Faced with the actual facts, the New York Times later issued a correction, changing the statement to for “some of” the colonists it was a “primary motivation.” Oh, really? How many? Two? A thousand? The pre-Civil War South, or just part? Nothing to support it. The fact is, in early drafts of the Declaration itself, Thomas Jefferson cited the evils of slavery imposed by England’s kings as one of the main reasons for declaring our independence.
This wasn’t a simple “mistake.” One of the fact-checkers of the piece, Northwestern University historian Leslie Harris, brought the error to the Times’ attention, only to be ignored.
“On Aug. 19 of last year I listened in stunned silence as Nikole Hannah-Jones, a reporter for the New York Times, repeated an idea that I had vigorously argued against,” Harris wrote in a piece for Politico.
Her objection? “Far from being fought to preserve slavery, the Revolutionary War became a primary disrupter of slavery in the North American colonies,” Harris, who is herself African-American, wrote. Big difference.
This is just one of the many distortions and falsehoods in the 1619 Project. It’s rife with them. To dissect them all here would require a book-length treatise.
Harris is no lone dissenter. A group of major U.S. historians, including Texas State University professor emerita Victoria Bynum, Princeton’s James McPherson, Brown University historian Gordon Wood, CUNY’s James Oakes, and Sean Wilentz of Princeton, wrote a letter calling out the Times for its extremist rewrite of American history.
Meanwhile, the 1619 Project also spurred a group of African-American intellectuals, journalists and activists to create their own alternate 1776 initiative in response. They worry that America’s true legacy as a place of hope and freedom – despite its many well-documented shortcomings – is being erased by the Times’ false, extremist tale. We highly recommend you visit the 1776 site.
It turns out, rather than a bold and insightful reworking of U.S. history, the 1619 Project was little more than an effort to rewrite history to fit the pernicious and mistaken progressive belief that America is steeped in racism, hatred and capitalist oppression, and has been since before its actual founding.
To the progressive left, which now dominates both the major U.S. media and the Democratic Party, America isn’t the land of the free, but the home of racial, economic and class victimhood. America, the beacon of freedom that attracted tens of millions of impoverished immigrants from around the world, doesn’t really exist except as a xenophobic, racist and hyper-capitalist playground for white Americans – and is hell for everyone else.
As such, the 1619 Project isn’t really an education project at all. Indeed, it has one main goal: to further split Americans along race, class, gender and other lines, part of the left media’s divide-and-conquer strategy. Make Americans believe they’re all victims, and no one will agree on anything. “You owe me” becomes the universal mantra.
Children who have this biased bilge shoved down their throats in school, sadly will never learn the complex, true history of America and its foundations in Enlightenment ideals and natural law.
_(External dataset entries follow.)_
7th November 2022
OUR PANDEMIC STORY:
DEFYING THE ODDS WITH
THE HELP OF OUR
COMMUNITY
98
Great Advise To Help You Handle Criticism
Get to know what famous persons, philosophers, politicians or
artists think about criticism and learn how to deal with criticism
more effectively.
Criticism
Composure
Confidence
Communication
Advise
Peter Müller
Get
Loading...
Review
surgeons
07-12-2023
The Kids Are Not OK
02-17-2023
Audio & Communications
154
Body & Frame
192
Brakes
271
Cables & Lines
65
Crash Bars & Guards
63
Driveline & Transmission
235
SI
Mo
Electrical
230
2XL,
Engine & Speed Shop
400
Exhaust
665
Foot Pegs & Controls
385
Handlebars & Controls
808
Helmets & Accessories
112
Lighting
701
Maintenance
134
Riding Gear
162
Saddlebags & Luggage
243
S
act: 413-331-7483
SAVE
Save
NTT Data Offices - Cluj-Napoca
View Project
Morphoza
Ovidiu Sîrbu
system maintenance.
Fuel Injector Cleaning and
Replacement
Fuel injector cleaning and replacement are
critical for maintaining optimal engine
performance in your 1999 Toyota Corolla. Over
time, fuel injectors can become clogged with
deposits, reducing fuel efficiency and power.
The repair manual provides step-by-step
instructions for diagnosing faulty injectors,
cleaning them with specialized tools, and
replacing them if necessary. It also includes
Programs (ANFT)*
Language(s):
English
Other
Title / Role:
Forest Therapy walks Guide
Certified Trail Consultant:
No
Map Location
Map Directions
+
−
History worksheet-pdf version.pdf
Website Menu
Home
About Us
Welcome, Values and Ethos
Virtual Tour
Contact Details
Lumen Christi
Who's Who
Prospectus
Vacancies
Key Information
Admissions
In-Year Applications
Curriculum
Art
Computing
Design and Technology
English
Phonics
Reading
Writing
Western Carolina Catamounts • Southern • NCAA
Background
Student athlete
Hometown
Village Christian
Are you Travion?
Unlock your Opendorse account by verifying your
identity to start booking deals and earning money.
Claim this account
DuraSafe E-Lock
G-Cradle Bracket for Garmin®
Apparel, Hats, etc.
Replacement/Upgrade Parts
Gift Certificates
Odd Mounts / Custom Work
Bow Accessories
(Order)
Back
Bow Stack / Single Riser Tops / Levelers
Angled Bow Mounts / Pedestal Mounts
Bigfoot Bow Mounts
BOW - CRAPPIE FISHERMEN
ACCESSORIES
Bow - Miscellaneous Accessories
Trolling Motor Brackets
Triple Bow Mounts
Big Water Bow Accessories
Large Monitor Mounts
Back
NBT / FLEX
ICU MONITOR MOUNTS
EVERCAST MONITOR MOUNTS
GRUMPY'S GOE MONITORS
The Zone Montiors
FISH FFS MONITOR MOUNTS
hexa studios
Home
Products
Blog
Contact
Instead, they’ll be turned into self-loathing, America-despising tools of the progressive left, cursing the very things that have made, and continue to make, America great. This is little more than intellectual child abuse.
Given the falsity of its narrative, and its substitution of ideology for fact, the Times doesn’t deserve a Pulitzer for its misbegotten rewrite of history. Rather, it deserves to be singled out as yet another Orwellian example of the biased, leftist media throwing America’s real history down the memory hole.